As I mentioned previously, they appear to only ever ask for 3 characters from 6, so there are only 120 possible combinations. Perhaps each of those combinations is stored as a hashed value on the server???

that's an interesting point. in fact, there are only 20 combinations (because there are 120 permutations of how you can pick 3 characters from 6, in a specific order; but there are 6 different orders in which you can pick any 3 given characters).

so if passwords are stored encrypted in groups of 3 letters, can an attacker find the 3 letters from the encrypted password?

it's a bit harder. assuming 100 possible characters, they need to try 100x100x100 = 1,000,000 combinations to find the 3 characters. but that's still far too easy to give any serious protection, given the processing speeds of modern computers. if your whole password was only 3 characters long, that wouldn't be long enough to make it reasonably secure; and this is essentially the same thing.

(that only gives the attacker 3 characters of the password. to find all 6 characters of the password, they'd have to do this twice. so we're up to 2,000,000 combinations.)

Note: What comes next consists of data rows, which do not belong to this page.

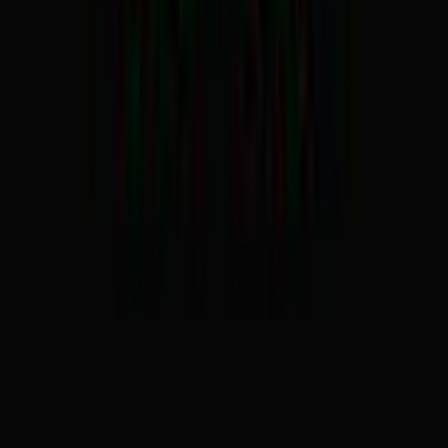
Vaping & Dabbing
Lifestyle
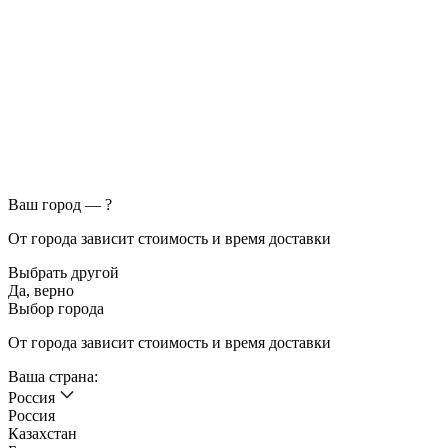
Ваш город —
?
От города зависит стоимость и время доставки
Выбрать другой
Да, верно
Выбор города
От города зависит стоимость и время доставки
Ваша страна:
Россия
Россия
Казахстан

so i think storing letters (or groups of 3 letters) of the password encrypted would give very little protection against an attacker who's stolen the password database. that is a weakness of the technique of asking only for certain letters from the password when users are logging in. but the technique does have the advantage (as has been mentioned) that it's harder for a keylogger (or similar snooping programs) to steal the whole password.

entering the whole password to login is more vulnerable to keyloggers. but has the advantage that it's harder for an attacker who's stolen the password database to work out the password (provided that it's long enough, and not too obvious e.g. "password" or "secret").

i noticed that HL's new(-ish) login process requires you to enter both one kind of password in full, and selected letters from another kind of password. which will hopefully give some of the advantages of both techniques.